§ **Directions**
Scan the entries below for the word "size" and copy every line where it turns up.

== == ==

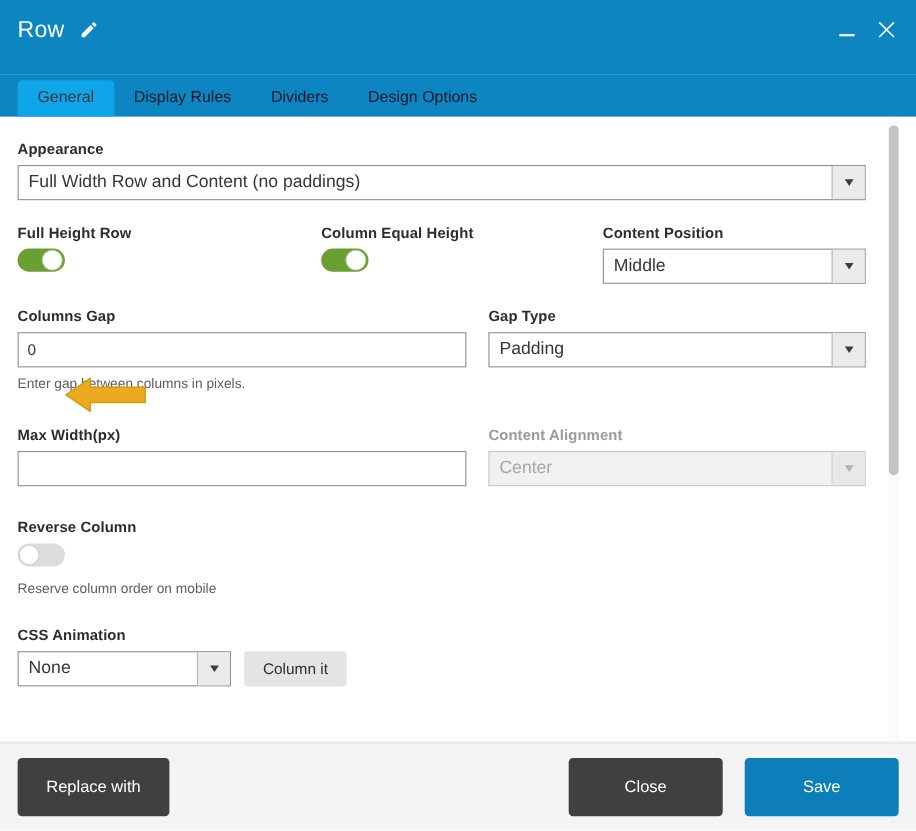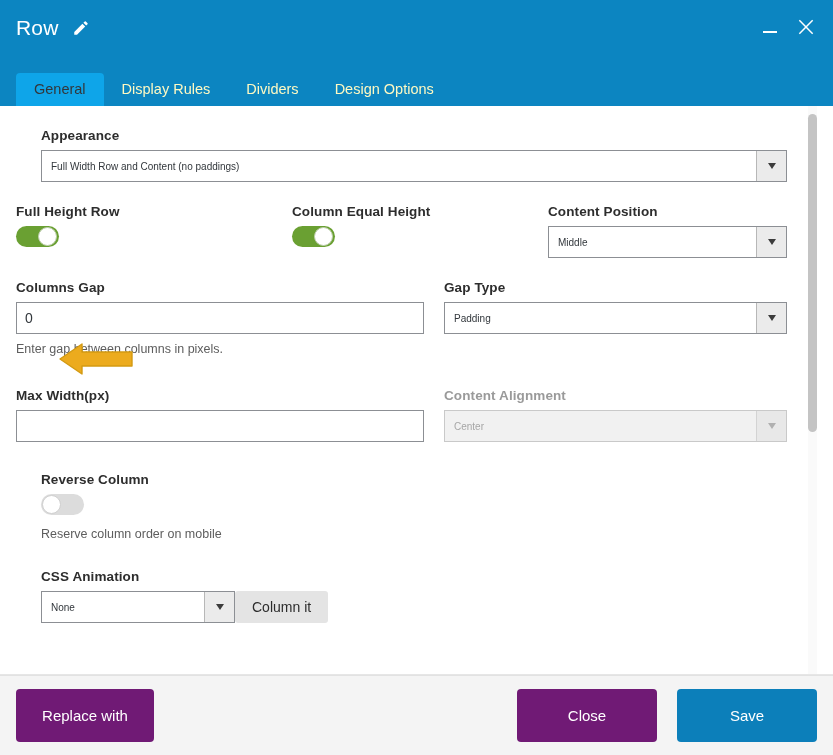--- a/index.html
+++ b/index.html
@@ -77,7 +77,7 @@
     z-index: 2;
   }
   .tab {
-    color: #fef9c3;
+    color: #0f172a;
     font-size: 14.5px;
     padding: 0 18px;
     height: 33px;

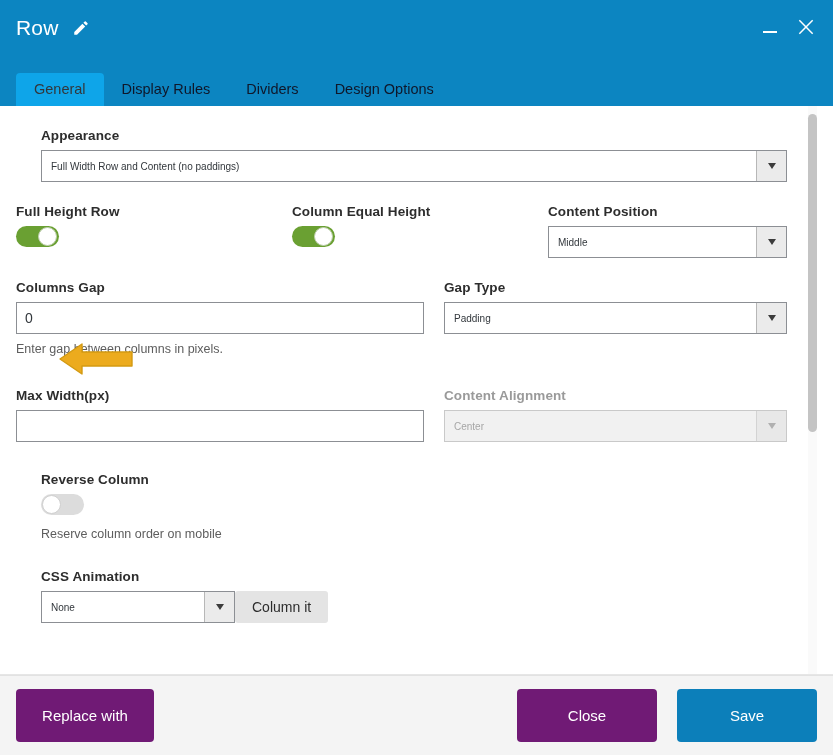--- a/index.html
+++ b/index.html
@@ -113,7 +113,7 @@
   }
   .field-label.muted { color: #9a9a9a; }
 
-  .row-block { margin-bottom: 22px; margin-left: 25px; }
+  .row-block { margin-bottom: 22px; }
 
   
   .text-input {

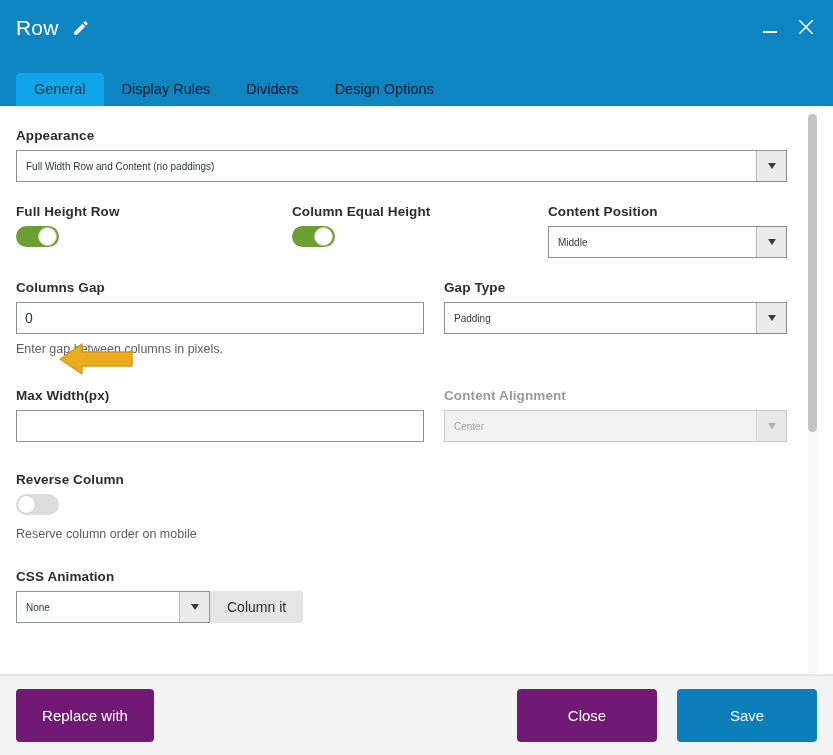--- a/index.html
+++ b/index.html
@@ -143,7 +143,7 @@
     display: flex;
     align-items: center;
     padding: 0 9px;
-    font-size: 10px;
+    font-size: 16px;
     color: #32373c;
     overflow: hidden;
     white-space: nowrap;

== == ==

§ **Result of this exercise**
     font-size: 14.5px;
-    font-size: 10px;
+    font-size: 16px;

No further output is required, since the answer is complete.